IDBroker is a REST API built as part of Apache Knox’s authentication services. It allows an authenticated user to exchange a set of credentials or a token for cloud vendor access tokens. It manages mapping LDAP users to FreeIPA cloud identities for data access. It performs identity mapping for access to object stores.

This section provides information about the options that are enabled by default. For information on how IDBroker works in CDP, see Cloud identity federation in the Management Console documentation.

For Apache Hadoop applications to be able to interact with Amazon S3, they must know the AWS access key and the secret key. This can be achieved in multiple ways, including configuration properties, environment variables, and EC2 instance metadata. While the first two options can be used when accessing S3 from a cluster running in your own data center. IAM roles, which use instance metadata should be used to control access to AWS resources if your cluster is running on EC2.

Deployment Scenario Authentication Options
Cluster runs on EC2 Use IAM roles to bind your EC2 VMs to a specific role, and so manage its access to AWS resources.

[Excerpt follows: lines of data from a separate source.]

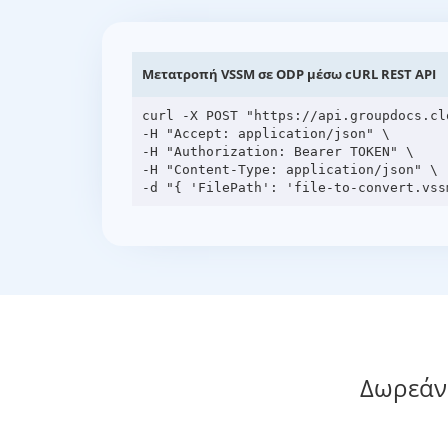
Μετατροπή VSSM σε ODP μέσω cURL REST API
curl -X POST "https://api.groupdocs.cl
-H "Accept: application/json" \

-H "Authorization: Bearer TOKEN" \

-H "Content-Type: application/json" \

Δωρεάν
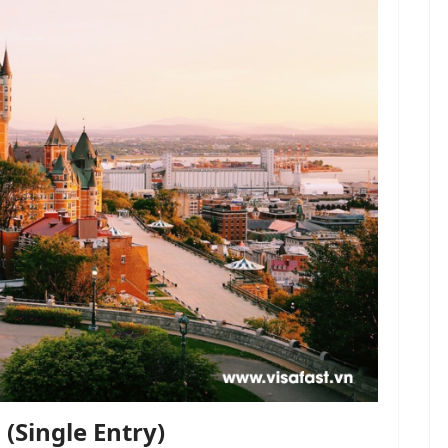
 (Single Entry)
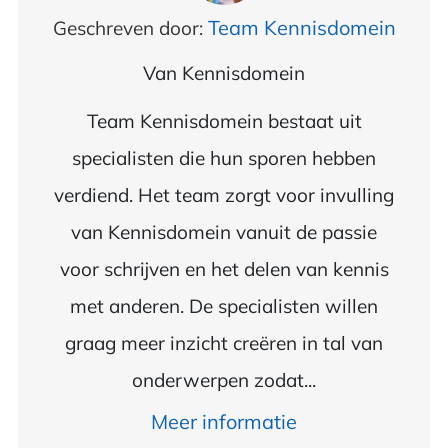
Team Kennisdomein
Geschreven door:
Van
Kennisdomein
Team Kennisdomein bestaat uit
specialisten die hun sporen hebben
verdiend. Het team zorgt voor invulling
van Kennisdomein vanuit de passie
voor schrijven en het delen van kennis
met anderen. De specialisten willen
graag meer inzicht creëren in tal van
onderwerpen zodat...
Meer informatie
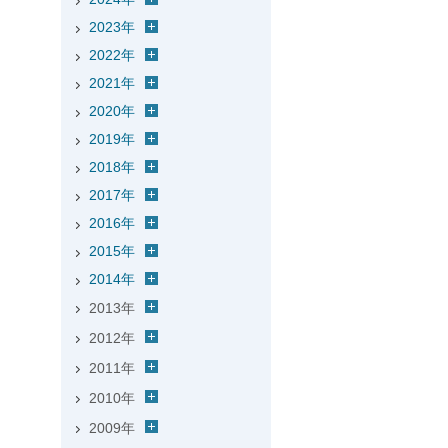
2023年
2022年
2021年
2020年
2019年
2018年
2017年
2016年
2015年
2014年
2013年
2012年
2011年
2010年
2009年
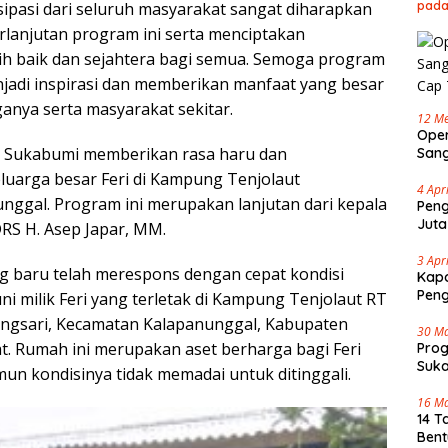
pada
ipasi dari seluruh masyarakat sangat diharapkan
lanjutan program ini serta menciptakan
ih baik dan sejahtera bagi semua. Semoga program
jadi inspirasi dan memberikan manfaat yang besar
ganya serta masyarakat sekitar.
12 Me
Oper
 Sukabumi memberikan rasa haru dan
Sang
Cap 
luarga besar Feri di Kampung Tenjolaut
4 Apr
nggal. Program ini merupakan lanjutan dari kepala
Peng
Juta
RS H. Asep Japar, MM.
3 Apr
g baru telah merespons dengan cepat kondisi
Kapo
Pen
ni milik Feri yang terletak di Kampung Tenjolaut RT
angsari, Kecamatan Kalapanunggal, Kabupaten
30 M
t. Rumah ini merupakan aset berharga bagi Feri
Pro
Suka
un kondisinya tidak memadai untuk ditinggali.
Tenj
16 M
14 T
Bent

IDBroker will provide authenticated users with the AWS credentials they need to access data in S3. There is no need to manually provide any AWS login credentials directly to users
Cluster runs in your own data center Use configuration properties to authenticate. You can set the configuration properties globally or per-bucket.

Temporary security credentials, also known as "session credentials", can be issued. These consist of a secret key with a limited lifespan, along with a session token, another secret which must be known and used alongside the access key. The secret key is never passed to AWS services directly. Instead it is used tosign the URL and headers of the HTTP request.

By default, the S3A filesystem client follows the following authentication chain:
  1. The AWS login details are looked for in the job configuration settings.
  2. The AWS environment variables are then looked for.
  3. An attempt is made to query the Amazon EC2 Instance Metadata Service to retrieve credentials published to EC2 VMs.